Vargas Revisited

January, 1970

The Human Body has appeared throughout modern times in the visual arts primarily in abstract forms. Some avow that representational art is now on its way back; but it seems hung up for the moment on soup cans, soft watches, plaster of Paris and pseudo-psychedelic effects. Which makes the continuing career of Alberto Vargas all the more remarkable: Over the past five decades, his straightforward renderings have unflinchingly asserted the natural beauty of the human figure--specifically, the female. Vargas' women have always been irresistibly real, from the desirable, dissolute flappers he painted in 1920 to the liberated lovelies he portrays today.
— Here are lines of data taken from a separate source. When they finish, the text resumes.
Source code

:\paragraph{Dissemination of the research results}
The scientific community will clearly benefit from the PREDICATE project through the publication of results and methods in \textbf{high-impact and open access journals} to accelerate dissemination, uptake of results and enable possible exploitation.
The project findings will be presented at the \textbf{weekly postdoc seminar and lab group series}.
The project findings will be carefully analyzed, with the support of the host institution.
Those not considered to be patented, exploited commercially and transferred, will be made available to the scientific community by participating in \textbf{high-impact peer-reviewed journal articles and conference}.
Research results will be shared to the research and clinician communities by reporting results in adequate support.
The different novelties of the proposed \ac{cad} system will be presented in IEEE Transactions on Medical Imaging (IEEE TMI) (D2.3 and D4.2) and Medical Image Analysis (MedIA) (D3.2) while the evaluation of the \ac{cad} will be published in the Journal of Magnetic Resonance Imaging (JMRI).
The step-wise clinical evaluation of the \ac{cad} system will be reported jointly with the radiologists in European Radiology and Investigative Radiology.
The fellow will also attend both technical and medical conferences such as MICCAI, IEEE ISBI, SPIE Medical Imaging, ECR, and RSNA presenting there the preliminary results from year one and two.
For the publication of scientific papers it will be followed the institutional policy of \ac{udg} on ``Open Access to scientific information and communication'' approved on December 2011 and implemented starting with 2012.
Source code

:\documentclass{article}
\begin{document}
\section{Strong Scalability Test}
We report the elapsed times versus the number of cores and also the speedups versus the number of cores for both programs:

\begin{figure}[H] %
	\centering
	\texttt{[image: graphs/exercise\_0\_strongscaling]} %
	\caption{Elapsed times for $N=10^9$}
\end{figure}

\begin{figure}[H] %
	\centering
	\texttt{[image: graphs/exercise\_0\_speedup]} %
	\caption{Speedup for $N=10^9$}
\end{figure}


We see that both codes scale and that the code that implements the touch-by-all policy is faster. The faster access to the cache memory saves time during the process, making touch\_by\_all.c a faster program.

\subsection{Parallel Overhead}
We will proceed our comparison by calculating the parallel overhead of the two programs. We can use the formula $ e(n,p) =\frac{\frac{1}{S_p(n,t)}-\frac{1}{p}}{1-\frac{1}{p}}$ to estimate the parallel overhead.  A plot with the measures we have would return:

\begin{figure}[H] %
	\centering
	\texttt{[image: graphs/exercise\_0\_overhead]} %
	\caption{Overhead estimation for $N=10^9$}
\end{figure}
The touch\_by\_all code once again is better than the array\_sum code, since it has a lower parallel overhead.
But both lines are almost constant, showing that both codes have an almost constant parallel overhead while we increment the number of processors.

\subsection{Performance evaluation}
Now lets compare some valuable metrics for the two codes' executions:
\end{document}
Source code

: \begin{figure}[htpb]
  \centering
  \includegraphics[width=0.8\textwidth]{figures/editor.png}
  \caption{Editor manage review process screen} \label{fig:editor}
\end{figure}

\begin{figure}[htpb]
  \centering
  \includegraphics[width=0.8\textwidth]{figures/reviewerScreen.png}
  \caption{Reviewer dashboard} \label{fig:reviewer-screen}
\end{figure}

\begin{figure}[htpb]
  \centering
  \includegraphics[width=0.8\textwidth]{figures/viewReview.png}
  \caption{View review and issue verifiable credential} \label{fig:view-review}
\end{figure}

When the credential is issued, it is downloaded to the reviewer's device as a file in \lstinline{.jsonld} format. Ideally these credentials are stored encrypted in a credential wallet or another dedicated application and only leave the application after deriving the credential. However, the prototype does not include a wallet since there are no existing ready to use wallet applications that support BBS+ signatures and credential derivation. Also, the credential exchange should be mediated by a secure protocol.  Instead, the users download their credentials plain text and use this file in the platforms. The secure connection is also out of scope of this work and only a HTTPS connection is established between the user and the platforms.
The life story of the Peruvian-born painter is by now familiar: He honed his skills during 15 years of painting posters with painstakingly wrought impressions of Flo Ziegfeld's showgirls, an abbreviated stint as a star sketcher in Hollywood and an especially productive period--cut short by legal hassles--as a regular contributor to "Esquire" before his work first adorned these pages in March 1957. It didn't take long for Vargas and Playboy to realize their mutual admiration, and the artist's relationship with the magazine quickly became a permanent one. Now in his eighth decade--like the turbulent century to which he has given a small but valuable note of stability--Vargas shows no signs of slackening production; and as the accompanying illustrations, which span the past decade, indicate, he remains as sure-handed as ever.